Mg-air primary batteries have drawn increasing attention recently due to their low cost, safety, and high theoretical specific power density. However, high self-corrosion rate and anode fouling during discharge (mainly due to the formation of Mg(OH)2/MgO) lead to particularly lower delivered voltage and utilization efficiency. Modification of the battery electrolyte chemistry plays a crucial role in tackling these shortcomings and improving battery performance. Remarkable enhancements to the Mg anode’s performance by addition of group of organic complexing agents in the Mg-air battery electrolyte has recently been reported [1]. In this study, the effect of two strong organic complexing agents (i.e. disodium 4,5-dihydroxy-1,3-benzenedisulfonate(Tiron) and Nitrilotriacetic acid(NTA)) as additives to the Mg-air battery electrolyte was investigated. Commercially pure magnesium with relatively high Fe impurity level (i.e. 220ppm) has been chosen as the anode material in order to have a better understanding of the interaction of the complexing agents with pure Mg and the common Fe impurity. Half-cell measurements were conducted to evaluate the discharge performance of the anode in the presence of the complexing agents. The electrochemical and corrosion behavior were studied by electrochemical impedance spectroscopy (EIS) and potentiodynamic polarization curve. The morphology of the anode surface after discharge was investigated by scanning electron microscope (SEM). The results indicate that strong complexing agents can remarkably improve the discharge potential by activating the Mg anode surface and mitigating the high cathodic activity stemmed from Fe impurities. A possible downside of adding strong complexing agents is the tendency to accelerate the corrosion rate of the Mg anode.

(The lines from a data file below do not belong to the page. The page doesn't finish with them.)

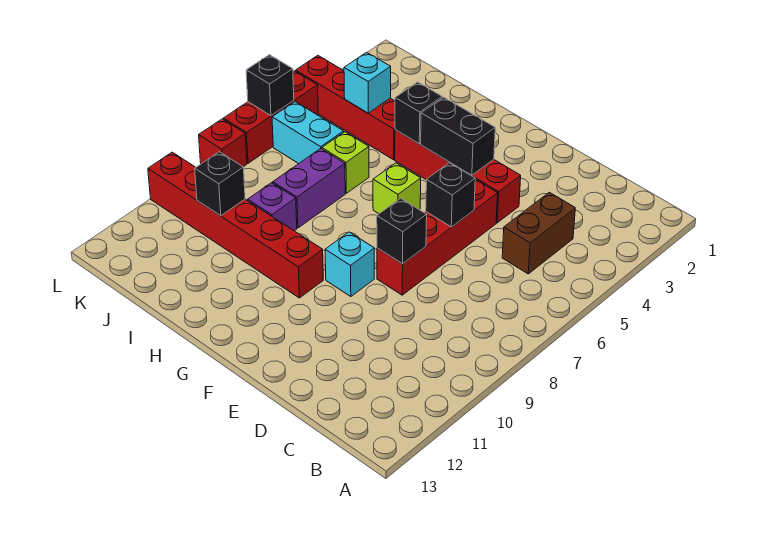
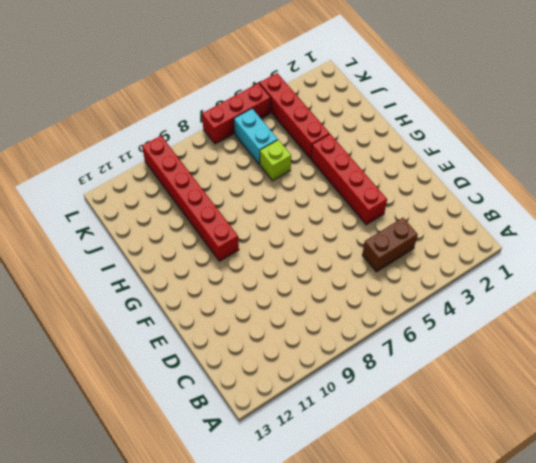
none -> red 1x4 brick [377,179,498,295]
none -> cyan 1x1 brick [325,232,374,297]
none -> lime 1x1 brick [373,163,421,214]

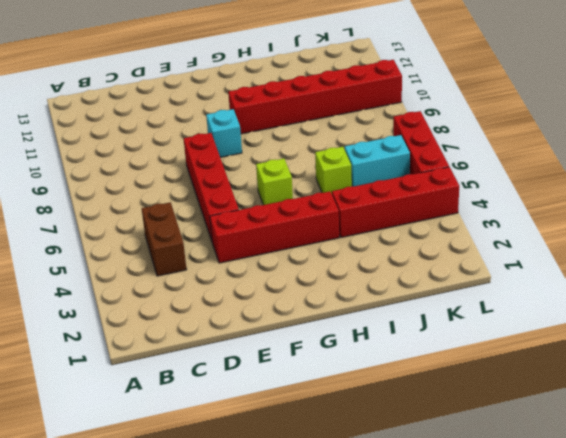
none -> purple 1x2 brick [273,149,345,228]
none -> purple 1x1 brick [248,183,297,231]
none -> red 1x1 brick [199,119,247,167]

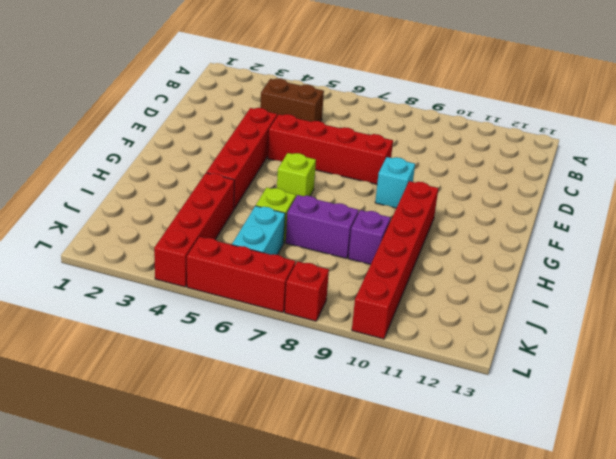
none -> black 1x1 brick [426,163,475,227]
none -> black 1x1 brick [377,198,427,264]
none -> black 1x2 brick [421,97,495,175]

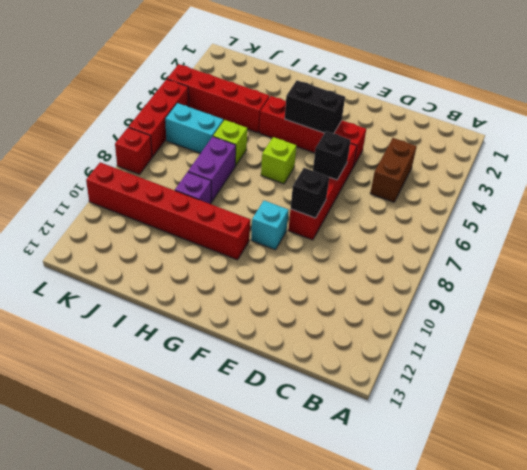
none -> black 1x1 brick [395,82,442,144]
none -> cyan 1x1 brick [344,52,391,113]
none -> black 1x1 brick [195,152,245,216]

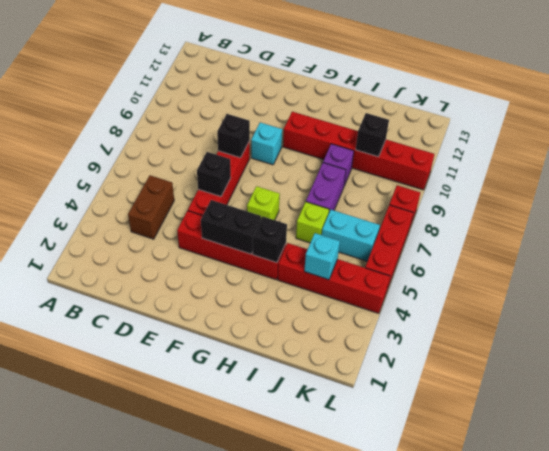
none -> black 1x1 brick [246,55,294,116]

However, tuning the complexing agent concentration in the electrolyte can significantly improve the utilization efficiency at the expense of a slight decrease in the battery delivered voltage. [1] D. Höche, S.V. Lamaka, B. Vaghefinazari, T. Braun, R.P. Petrauskas, M. Fichtner, M.L. Zheludkevich, Performance boost for primary magnesium cells using iron complexing agents as electrolyte additives, Scientific Reports, 8 (2018).